« Les seuls racistes en France sont chez LFI » : Radouan Kourak recadre Antoine Léaument
« Les seuls racistes en France sont chez LFI » : Radouan Kourak recadre Antoine Léaument

Sur Cnews, Radouan Kourak a vivement réagi aux propos du député LFI Antoine Léaument, qui affirme, dans le cadre de son « Tour de France de la sécurité », que la police et la justice françaises seraient « plus dures avec les étrangers » et participeraient à une forme de « xénophobie systémique ». Une lecture que le chef du service politique d’Entrevue a frontalement contestée à l’antenne, estimant au contraire que « la France est le pays le moins raciste du monde » et que « les seuls racistes en France sont chez LFI », évoquant les attaques dont il dit être lui-même la cible, qualifié d’« arabe de service » en raison de son attachement à la France.

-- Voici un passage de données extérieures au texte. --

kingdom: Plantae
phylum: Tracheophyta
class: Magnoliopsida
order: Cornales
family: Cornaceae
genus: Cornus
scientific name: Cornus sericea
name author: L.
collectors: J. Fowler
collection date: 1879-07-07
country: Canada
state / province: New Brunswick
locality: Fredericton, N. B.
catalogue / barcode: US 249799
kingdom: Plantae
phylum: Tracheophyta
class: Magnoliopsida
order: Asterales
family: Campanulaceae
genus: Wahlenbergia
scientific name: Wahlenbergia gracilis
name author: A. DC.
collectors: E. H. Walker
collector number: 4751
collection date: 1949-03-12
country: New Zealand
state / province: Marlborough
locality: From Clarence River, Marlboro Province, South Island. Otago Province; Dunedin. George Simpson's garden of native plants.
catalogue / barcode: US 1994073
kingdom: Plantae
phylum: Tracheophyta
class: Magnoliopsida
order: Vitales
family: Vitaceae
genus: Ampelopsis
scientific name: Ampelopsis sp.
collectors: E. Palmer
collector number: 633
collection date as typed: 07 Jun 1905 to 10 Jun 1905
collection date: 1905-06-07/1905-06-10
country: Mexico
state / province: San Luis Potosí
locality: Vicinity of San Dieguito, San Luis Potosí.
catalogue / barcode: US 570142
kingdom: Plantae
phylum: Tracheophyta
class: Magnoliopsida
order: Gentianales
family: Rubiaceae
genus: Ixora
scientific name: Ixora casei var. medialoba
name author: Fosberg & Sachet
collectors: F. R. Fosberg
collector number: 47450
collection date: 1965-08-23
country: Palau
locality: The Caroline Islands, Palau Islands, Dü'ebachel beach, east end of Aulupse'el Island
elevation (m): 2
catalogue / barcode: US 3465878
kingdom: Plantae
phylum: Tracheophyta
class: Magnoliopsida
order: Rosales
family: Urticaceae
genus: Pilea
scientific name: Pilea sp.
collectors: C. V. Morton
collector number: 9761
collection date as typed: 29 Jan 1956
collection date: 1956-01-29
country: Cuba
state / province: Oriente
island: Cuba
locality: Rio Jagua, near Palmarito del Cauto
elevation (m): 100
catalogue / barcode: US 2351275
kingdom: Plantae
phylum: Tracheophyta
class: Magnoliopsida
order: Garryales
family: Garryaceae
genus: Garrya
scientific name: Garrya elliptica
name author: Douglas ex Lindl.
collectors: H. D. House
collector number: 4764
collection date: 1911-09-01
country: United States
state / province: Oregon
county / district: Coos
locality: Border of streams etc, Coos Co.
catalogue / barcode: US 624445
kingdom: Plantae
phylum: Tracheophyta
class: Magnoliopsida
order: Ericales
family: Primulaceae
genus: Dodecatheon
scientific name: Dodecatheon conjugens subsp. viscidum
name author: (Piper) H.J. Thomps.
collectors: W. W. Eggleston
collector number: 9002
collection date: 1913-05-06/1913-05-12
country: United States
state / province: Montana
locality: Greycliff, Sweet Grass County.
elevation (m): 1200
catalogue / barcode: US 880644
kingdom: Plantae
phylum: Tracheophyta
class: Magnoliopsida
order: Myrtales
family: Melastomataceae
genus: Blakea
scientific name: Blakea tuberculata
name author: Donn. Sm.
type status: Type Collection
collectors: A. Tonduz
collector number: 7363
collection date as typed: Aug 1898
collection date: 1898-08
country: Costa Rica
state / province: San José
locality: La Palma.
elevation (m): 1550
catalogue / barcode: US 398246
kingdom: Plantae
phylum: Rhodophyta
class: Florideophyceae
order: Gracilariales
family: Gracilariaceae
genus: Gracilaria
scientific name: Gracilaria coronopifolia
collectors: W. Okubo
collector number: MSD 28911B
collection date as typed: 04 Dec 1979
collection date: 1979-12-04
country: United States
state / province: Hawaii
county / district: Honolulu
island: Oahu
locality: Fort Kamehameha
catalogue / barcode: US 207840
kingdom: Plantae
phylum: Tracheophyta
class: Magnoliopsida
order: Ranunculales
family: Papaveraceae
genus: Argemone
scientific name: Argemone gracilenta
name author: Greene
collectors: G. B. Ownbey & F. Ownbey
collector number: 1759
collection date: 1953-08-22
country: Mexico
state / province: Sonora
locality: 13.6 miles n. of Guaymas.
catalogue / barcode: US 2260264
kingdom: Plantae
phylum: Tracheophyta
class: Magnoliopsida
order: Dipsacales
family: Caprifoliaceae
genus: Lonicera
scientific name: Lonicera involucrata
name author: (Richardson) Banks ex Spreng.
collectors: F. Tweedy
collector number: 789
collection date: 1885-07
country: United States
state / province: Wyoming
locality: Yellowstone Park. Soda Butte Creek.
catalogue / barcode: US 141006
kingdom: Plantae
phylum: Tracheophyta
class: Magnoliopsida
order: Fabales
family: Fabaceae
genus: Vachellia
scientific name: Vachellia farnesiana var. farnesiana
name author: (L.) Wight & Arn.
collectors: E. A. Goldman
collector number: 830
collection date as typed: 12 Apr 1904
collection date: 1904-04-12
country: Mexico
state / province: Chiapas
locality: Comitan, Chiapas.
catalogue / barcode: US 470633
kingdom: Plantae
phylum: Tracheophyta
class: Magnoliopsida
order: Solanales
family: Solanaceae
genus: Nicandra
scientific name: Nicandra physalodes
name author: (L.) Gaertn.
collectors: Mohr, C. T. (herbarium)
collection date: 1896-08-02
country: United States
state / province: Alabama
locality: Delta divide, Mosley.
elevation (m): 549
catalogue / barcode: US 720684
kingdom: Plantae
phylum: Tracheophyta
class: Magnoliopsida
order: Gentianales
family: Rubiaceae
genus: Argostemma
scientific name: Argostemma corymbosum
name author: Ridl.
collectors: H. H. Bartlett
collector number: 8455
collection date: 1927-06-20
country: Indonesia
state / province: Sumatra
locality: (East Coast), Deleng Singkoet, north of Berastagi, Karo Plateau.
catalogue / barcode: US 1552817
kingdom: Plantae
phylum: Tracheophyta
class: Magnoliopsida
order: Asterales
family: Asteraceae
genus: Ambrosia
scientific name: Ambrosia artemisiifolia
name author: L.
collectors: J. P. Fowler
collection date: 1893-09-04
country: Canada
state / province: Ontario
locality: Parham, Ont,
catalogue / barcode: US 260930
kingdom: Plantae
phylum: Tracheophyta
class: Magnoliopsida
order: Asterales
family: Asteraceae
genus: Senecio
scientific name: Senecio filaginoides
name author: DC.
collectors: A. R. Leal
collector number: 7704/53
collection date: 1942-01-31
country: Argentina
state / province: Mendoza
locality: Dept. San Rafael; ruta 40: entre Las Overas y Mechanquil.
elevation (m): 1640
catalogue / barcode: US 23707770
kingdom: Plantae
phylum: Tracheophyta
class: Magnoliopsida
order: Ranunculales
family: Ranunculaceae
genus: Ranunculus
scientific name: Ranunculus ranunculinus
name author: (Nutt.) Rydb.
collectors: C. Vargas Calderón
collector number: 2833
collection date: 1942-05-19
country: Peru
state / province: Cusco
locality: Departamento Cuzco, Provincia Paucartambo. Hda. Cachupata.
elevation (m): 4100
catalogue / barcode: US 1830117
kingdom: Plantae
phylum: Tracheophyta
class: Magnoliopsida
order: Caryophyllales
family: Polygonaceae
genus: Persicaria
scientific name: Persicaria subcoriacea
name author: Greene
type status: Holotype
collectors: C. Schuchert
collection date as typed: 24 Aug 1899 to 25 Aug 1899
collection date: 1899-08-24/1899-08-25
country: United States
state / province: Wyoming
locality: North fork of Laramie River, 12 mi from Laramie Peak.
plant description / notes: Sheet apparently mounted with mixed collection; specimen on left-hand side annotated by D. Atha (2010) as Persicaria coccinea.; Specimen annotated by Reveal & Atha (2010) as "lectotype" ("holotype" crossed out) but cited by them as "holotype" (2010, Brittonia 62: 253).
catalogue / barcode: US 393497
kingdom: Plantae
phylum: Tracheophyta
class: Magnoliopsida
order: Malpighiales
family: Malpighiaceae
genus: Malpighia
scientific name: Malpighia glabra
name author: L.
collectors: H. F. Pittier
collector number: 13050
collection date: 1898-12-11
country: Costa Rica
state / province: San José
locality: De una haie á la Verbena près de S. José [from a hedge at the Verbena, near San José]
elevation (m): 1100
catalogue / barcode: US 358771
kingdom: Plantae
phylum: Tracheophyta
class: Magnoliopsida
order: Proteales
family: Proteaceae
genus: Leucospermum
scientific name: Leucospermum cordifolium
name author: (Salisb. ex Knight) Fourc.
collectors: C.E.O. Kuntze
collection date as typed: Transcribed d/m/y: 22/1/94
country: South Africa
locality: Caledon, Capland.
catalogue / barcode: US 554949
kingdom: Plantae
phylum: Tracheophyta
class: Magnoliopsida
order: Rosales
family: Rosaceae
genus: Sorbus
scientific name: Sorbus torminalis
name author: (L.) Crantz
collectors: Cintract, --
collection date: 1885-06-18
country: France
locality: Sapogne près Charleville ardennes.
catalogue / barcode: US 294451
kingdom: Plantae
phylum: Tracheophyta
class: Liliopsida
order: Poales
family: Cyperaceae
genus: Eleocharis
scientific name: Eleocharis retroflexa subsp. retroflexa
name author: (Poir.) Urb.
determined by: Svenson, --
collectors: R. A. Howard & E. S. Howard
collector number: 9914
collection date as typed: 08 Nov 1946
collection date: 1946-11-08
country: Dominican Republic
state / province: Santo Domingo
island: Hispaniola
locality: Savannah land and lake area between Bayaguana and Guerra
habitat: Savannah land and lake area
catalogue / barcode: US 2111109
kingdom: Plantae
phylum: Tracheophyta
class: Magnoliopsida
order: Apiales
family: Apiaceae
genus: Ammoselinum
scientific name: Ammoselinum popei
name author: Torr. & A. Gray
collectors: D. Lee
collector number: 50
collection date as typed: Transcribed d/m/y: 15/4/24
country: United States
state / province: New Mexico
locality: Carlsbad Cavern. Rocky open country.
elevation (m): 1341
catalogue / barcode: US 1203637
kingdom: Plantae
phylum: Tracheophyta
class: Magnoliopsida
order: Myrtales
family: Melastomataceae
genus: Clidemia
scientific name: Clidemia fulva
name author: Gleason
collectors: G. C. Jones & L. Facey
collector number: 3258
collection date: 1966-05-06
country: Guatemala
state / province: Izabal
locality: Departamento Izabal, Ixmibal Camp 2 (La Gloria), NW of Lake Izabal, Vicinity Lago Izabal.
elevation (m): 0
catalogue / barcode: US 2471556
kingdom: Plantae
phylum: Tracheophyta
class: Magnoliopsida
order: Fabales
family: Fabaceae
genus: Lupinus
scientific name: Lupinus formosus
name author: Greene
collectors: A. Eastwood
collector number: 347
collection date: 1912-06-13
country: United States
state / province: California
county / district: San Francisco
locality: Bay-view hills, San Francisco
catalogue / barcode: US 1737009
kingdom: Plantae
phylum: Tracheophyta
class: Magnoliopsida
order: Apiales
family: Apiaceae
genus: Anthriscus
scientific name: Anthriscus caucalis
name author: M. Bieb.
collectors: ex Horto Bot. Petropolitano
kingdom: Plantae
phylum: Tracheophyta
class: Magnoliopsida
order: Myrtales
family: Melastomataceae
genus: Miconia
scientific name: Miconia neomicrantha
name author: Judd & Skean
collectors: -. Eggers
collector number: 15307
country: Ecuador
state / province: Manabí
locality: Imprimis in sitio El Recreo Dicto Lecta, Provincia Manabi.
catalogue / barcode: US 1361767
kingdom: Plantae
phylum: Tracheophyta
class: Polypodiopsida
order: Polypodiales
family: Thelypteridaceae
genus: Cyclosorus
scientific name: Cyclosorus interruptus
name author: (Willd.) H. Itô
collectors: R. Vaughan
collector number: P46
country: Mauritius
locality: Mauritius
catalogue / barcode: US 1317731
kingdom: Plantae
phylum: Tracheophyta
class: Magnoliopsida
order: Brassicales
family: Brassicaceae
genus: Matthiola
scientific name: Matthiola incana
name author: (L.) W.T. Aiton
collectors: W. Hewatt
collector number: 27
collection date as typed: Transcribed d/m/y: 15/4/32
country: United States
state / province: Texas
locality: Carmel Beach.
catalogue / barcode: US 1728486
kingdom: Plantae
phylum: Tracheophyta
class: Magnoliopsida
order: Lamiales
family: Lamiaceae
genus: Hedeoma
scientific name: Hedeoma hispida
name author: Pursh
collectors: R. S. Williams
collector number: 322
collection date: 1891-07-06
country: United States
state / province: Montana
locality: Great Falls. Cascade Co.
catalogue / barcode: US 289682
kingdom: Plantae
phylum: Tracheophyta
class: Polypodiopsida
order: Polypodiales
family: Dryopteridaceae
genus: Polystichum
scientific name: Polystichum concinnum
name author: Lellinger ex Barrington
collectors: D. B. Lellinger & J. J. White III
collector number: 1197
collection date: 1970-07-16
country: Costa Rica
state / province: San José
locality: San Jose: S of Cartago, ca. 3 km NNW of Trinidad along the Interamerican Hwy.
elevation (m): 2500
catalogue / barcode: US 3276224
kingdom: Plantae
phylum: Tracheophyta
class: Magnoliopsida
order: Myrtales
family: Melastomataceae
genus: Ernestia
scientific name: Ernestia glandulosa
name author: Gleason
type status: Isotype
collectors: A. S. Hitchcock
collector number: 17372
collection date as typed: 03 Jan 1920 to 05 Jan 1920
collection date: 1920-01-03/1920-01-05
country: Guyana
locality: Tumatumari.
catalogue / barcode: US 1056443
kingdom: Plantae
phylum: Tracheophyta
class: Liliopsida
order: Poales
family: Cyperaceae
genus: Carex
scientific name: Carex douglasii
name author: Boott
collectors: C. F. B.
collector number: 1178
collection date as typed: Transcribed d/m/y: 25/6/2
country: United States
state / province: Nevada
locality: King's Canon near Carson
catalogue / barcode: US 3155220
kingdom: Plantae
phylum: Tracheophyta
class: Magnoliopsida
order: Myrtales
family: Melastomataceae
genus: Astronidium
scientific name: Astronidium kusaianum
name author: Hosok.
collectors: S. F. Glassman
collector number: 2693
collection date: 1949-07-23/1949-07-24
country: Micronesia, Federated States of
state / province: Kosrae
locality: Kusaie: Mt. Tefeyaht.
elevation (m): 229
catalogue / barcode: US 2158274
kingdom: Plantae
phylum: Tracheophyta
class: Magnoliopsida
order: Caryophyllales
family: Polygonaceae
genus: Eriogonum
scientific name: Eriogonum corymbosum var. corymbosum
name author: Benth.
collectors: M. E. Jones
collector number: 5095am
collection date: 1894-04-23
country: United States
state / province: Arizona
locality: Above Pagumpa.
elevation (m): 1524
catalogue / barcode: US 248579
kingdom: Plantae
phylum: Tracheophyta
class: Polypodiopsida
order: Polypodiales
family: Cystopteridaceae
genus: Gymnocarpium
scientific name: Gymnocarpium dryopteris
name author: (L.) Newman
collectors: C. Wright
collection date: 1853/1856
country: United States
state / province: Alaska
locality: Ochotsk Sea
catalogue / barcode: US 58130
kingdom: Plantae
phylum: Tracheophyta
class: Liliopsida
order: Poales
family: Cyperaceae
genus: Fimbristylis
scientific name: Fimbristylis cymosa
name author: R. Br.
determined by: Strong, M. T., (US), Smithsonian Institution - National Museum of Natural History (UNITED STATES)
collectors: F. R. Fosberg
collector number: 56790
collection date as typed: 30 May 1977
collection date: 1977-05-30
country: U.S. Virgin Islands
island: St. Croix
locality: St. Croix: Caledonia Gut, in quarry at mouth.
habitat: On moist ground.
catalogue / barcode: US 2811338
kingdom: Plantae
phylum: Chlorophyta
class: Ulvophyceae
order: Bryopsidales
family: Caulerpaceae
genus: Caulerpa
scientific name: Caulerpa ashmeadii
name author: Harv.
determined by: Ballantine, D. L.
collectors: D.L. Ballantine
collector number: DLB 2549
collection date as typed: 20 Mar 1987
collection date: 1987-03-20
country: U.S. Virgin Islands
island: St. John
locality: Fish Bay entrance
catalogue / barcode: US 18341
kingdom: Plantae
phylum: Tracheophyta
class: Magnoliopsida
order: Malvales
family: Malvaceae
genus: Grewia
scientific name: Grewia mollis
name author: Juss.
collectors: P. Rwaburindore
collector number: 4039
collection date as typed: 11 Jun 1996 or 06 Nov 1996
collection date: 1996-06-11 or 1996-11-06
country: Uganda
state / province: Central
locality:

Les déclarations du député insoumis qui a répondu à Radouan Kourak sur X reposent sur l’idée qu’« à délit égal, à crime égal, un étranger est davantage condamné à des peines de prison ferme et à des peines plus longues qu’un Français ». Antoine Léaument dit sur des « études scientifiques », sans en citer publiquement les références, et soutient que cette sévérité expliquerait en partie la surreprésentation des étrangers dans les prisons françaises. Des propos qu’il a réitérés en réponse à l’extrait de l’émission partagé sur les réseaux sociaux.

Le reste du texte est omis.